José Serra cursava engenharia na USP quando teve de deixar o país na esteira do golpe militar de 1964, dada a sua condição de ativista político de esquerda. Viveu treze anos no exílio, período em que tornou-se mestre em economia pela Universidade do Chile e obteve mestrado e doutorado em Cornell, nos Estados Unidos, tendo sido membro-visitante do Instituto de Estudos Avançados de Princeton. De volta ao Brasil, foi professor da Unicamp, pesquisador do Cebrap, editorialista da “Folha de S. Paulo”, secretário de Economia e Planejamento do governo Franco Montoro, deputado federal e senador, ministro do Planejamento e da Saúde, prefeito da capital e governador de São Paulo. Quando eclodiu o golpe militar, tinha 22 anos e presidia a UNE, União dos Estudantes, cujo prédio no Rio de Janeiro foi incendiado por ensandecidos ativistas de direita que comemoravam a “chegada ao poder” e a “derrubada dos comunistas”.
Serra voltou a ser candidato a presidente da República pelo PSDB em 2010, mas foi derrotado pela candidata Dilma Rousseff, a “Mulher do PAC”, que havia sido lançada pelo presidente Lula da Silva, num arroubo de inspiração política, dentro da estratégia de manter o poder nas mãos do PT, que havia praticamente aparelhado a máquina estatal. O ex-presidente da UNE compensou-se politicamente com as vitórias a cargos executivos em São Paulo e a mandatos legislativos por São Paulo. No governo do presidente Michel Temer (MDB), que se investiu com o impeachment de Dilma Rousseff, José Serra assumiu o ministério das Relações Exteriores, do qual pediu demissão em 2017, alegando problemas de saúde. O mandato de senador conquistado em 2014 conclui-se em 2022, mas deve sinalizar o canto do cisne desse homem respeitado pela sua densidade intelectual e pela sua trajetória como homem público.

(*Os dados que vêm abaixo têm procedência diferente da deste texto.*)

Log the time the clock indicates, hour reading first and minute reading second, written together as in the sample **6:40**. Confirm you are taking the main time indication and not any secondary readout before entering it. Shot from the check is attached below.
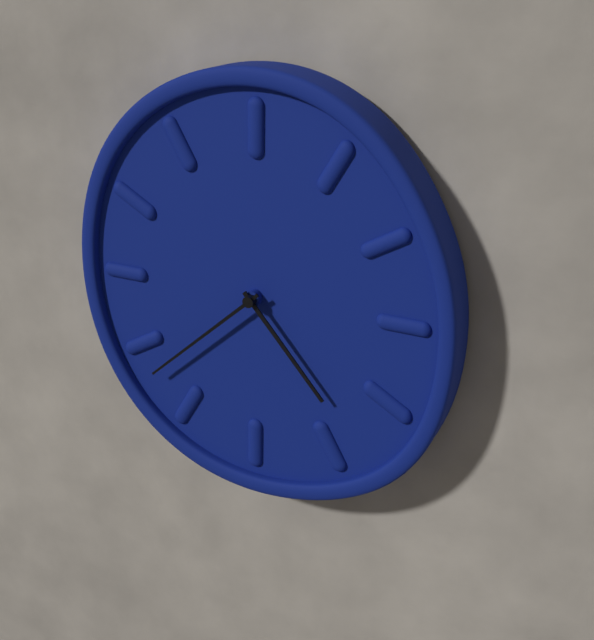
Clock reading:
**4:38**
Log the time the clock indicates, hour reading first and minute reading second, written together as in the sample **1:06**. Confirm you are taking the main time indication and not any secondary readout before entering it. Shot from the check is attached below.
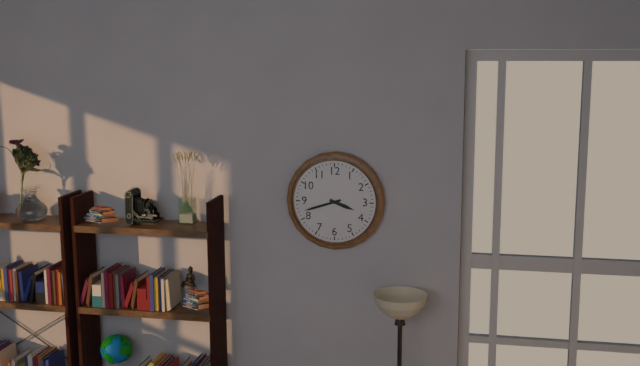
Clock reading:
**3:42**
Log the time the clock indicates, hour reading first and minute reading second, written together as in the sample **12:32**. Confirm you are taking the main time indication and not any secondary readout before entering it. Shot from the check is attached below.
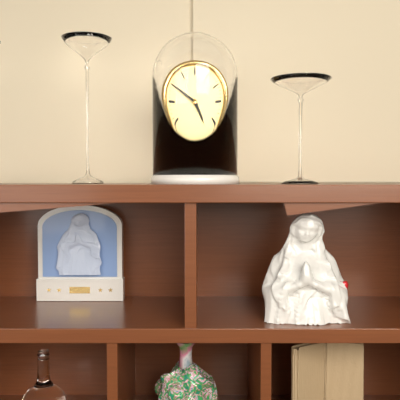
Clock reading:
**4:50**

Quanto às adversidades ou aos revezes, Serra deu conta de alguns deles no livro “Cinquenta Anos Esta Noite – O golpe, a ditadura e o exílio”, uma autobiografia que desce aos detalhes sobre experiências novas que teve que trilhar quando foi apresentado ao regime de exceção imposto pelos militares no Brasil. No livro, Serra conta que, mesmo mantido à distância pelos ditadores, participara da luta nacional. “E o mais difícil ainda estava por vir: a democratização do Brasil, tarefa apenas em parte realizada ainda hoje. Afinal, a democracia que convive bem com as iniquidades nos convida ao conservadorismo sem imaginação”, entoou Serra. Ele estava certo. E deu sua quota para além da democracia – para a melhoria do serviço público, que é sempre cobrado porque se acredita que pode mais, embora não possa tudo.